During this problematic era, Cleveland had already reversed the silver policy which was formed during Harrison’s administration. The Panic of 1893 had so far injured the conditions of labor within the country. Jacob S. Coxey, a socialist, marched with workmen east towards Washington DC to rally against these new policies. This group of workmen, soon known as Coxey’s Army, protested for proper occupation and treatment amongst laborers. A few hundred of them remained once they had reached Washington. Their arrest began when they started to step on the grass of the United States Capitol. Coxey’s Army was seen not as a threat, but a symbol of the increasing agitation amongst the people towards Eastern monetary policies. A similar strike, known as the Pullman Strike, produced a greater effect on Cleveland’s office. More than a hundred thousand railroad workers went on strike, damaging the commerce of the entire nation, considering how mail is delivered via train. Grover Cleveland soon had no choice but to send federal troops to Chicago. The plan worked, but the laborers toughened their attitude towards the president’s administration.

During the Panic, Cleveland had already paid visits to New York for an operation. Epithelioma, a cancer of the tissue, was found on the roof of his mouth. The surgery, which happened on the first of July, was a success, though it was kept in secrecy to avoid further public panic. The media only went as far as reporting the removal of the president’s two teeth. When the newspapers began detailing the actual surgery, the surgeons involved in the rumor had successfully denied the gravity of Cleveland’s condition.

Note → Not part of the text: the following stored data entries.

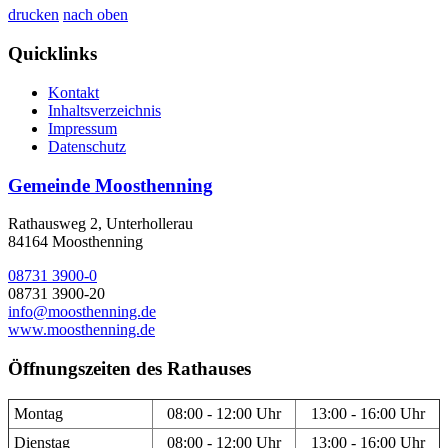
drucken
nach oben
Quicklinks
Kontakt
Inhaltsverzeichnis
Impressum
Datenschutz
Gemeinde Moosthenning
Rathausweg 2, Unterhollerau
84164 Moosthenning
08731 3900-0
08731 3900-20
info@moosthenning.de
www.moosthenning.de
Öffnungszeiten des Rathauses
Montag
08:00 - 12:00 Uhr
13:00 - 16:00 Uhr
Dienstag
08:00 - 12:00 Uhr
13:00 - 16:00 Uhr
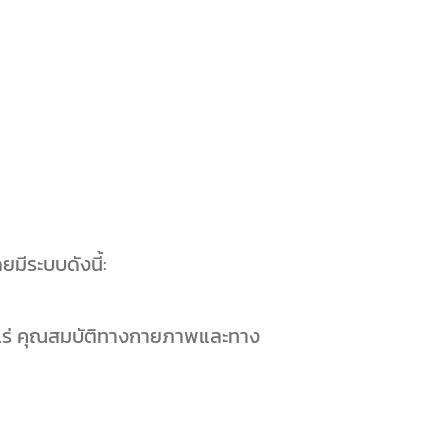
ยมีระบบดังนี้:
น/แร่ คุณสมบัติทางกายภาพและทาง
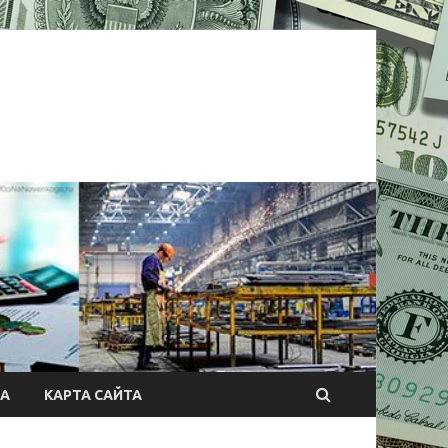
А
КАРТА САЙТА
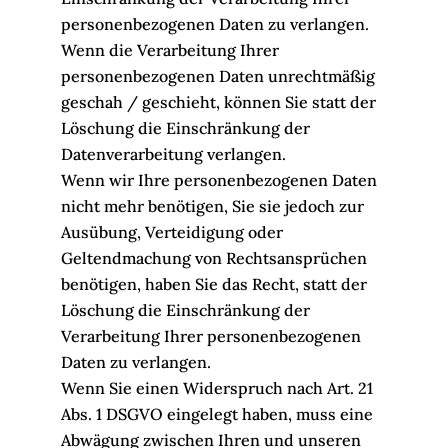
personenbezogenen Daten zu verlangen.
Wenn die Verarbeitung Ihrer
personenbezogenen Daten unrechtmäßig
geschah / geschieht, können Sie statt der
Löschung die Einschränkung der
Datenverarbeitung verlangen.
Wenn wir Ihre personenbezogenen Daten
nicht mehr benötigen, Sie sie jedoch zur
Ausübung, Verteidigung oder
Geltendmachung von Rechtsansprüchen
benötigen, haben Sie das Recht, statt der
Löschung die Einschränkung der
Verarbeitung Ihrer personenbezogenen
Daten zu verlangen.
Wenn Sie einen Widerspruch nach Art. 21
Abs. 1 DSGVO eingelegt haben, muss eine
Abwägung zwischen Ihren und unseren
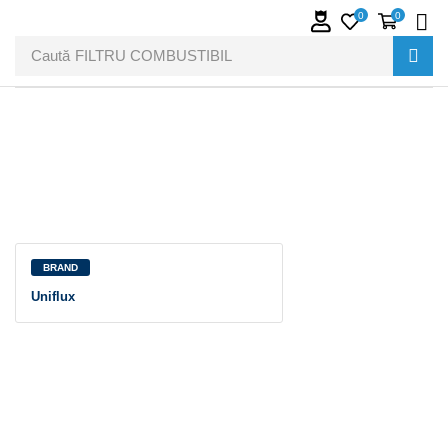
0
0
Caută
FILTRU COMBUSTIBIL
BRAND
Uniflux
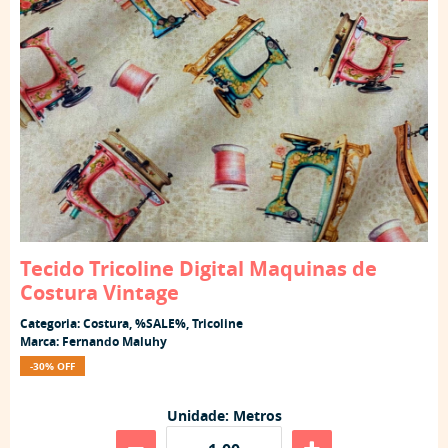
Tecido Tricoline Digital Maquinas de
Costura Vintage
Categoria:
Costura
,
%SALE%
,
Tricoline
Marca:
Fernando Maluhy
-30% OFF
Unidade: Metros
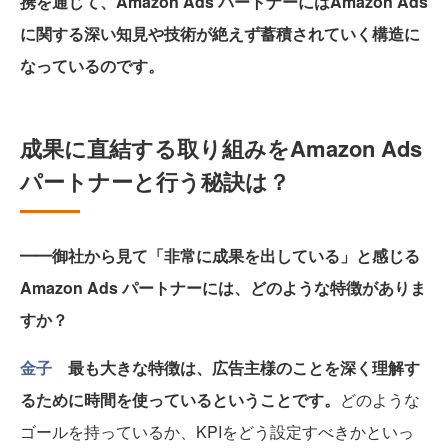
携を通じて、Amazon Ads パートナーにはAmazon Ads
に関する深い知見や技術が絶えず蓄積されていく構造に
なっているのです。
成果に直結する取り組みをAmazon Ads
パートナーと行う秘訣は？
━━御社から見て「非常に成果を出している」と感じる
Amazon Ads パートナーには、どのような特徴がありま
すか？
金子
最も大きな特徴は、広告主様のことを深く理解す
るために時間を使っているということです。
どのような
ゴールを持っているか、KPIをどう設定すべきかといっ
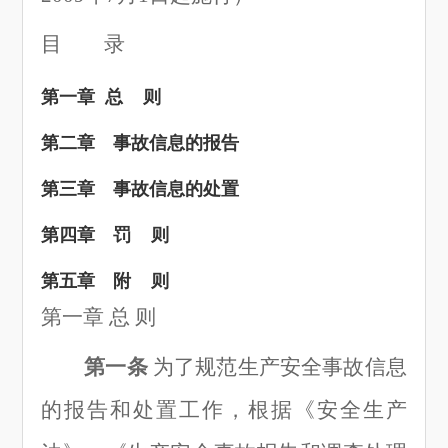
目 录
第一章
总
则
第二章 事故信息的报告
第三章 事故信息的处置
第四章 罚
则
第五章 附
则
第一章
总
则
第一条
为了规范生产安全事故信息
的报告和处置工作，根据《安全生产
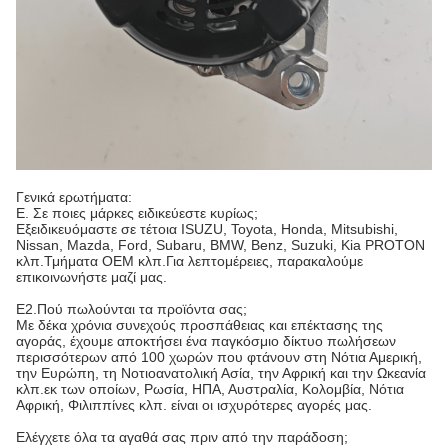
Γενικά ερωτήματα:
Ε. Σε ποιες μάρκες ειδικεύεστε κυρίως;
Εξειδικευόμαστε σε τέτοια ISUZU, Toyota, Honda, Mitsubishi,
Nissan, Mazda, Ford, Subaru, BMW, Benz, Suzuki, Kia PROTON
κλπ.Τμήματα OEM κλπ.Για λεπτομέρειες, παρακαλούμε
επικοινωνήστε μαζί μας.
Ε2.Πού πωλούνται τα προϊόντα σας;
Με δέκα χρόνια συνεχούς προσπάθειας και επέκτασης της
αγοράς, έχουμε αποκτήσει ένα παγκόσμιο δίκτυο πωλήσεων
περισσότερων από 100 χωρών που φτάνουν στη Νότια Αμερική,
την Ευρώπη, τη Νοτιοανατολική Ασία, την Αφρική και την Ωκεανία
κλπ.εκ των οποίων, Ρωσία, ΗΠΑ, Αυστραλία, Κολομβία, Νότια
Αφρική, Φιλιππίνες κλπ. είναι οι ισχυρότερες αγορές μας.
Ελέγχετε όλα τα αγαθά σας πριν από την παράδοση;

By May of 1894, Grover Cleveland continued to battle the country’s worsening economic problems. He had asked to repeal the Sherman Silver Purchase Act, which was passed with the help of Republican senators. Two years later, only forty million dollars of gold were left in the country’s Treasury. To stop this dangerous flow of cash, Cleveland came up with an organization of bankers and invoked against Great Britain the Monroe Doctrine.

After Serving Office

At the end of his second term, Cleveland refused to be nominated again. The Democratic Party soon nominated William Jennings Bryan, but they lost to the McKinley. Grover and his family soon moved to Princeton, New Jersey, at his estate, the Westland Mansion. He became a Trustee in Princeton University a few years later. He occasionally befriended President Theodore Roosevelt, whose invitation to become chairman of the Coal Strike of 1902 Commission he rejected. Soon the Equitable Life Assurance Society appointed him to the board of trustees. He became head of the Association of Presidents of Life Insurance Companies. He continued writing down his views on politics. In an article on The Ladies Home Journal, he wrote against suffrage for women.

For years, Cleveland suffered various ailments on his heart and kidney. In the autumn of 1907 he got terribly ill. He soon died on June 24, 1908 due to a heart attack. He was seventy-one. “I have tried so hard to do right,” were his last words. His body was buried in Princeton Cemetery.

Various memorials emerged after the former president’s death. Cleveland’s portrait was seen on the thousand dollar bill of 1928 and 1934. In the year 2006, Free New York, which is a nonprofit group of researchers, started to raise funds in order to buy Fairfield Library in Buffalo and renovate it into the Grover Cleveland Presidential Library and Museum.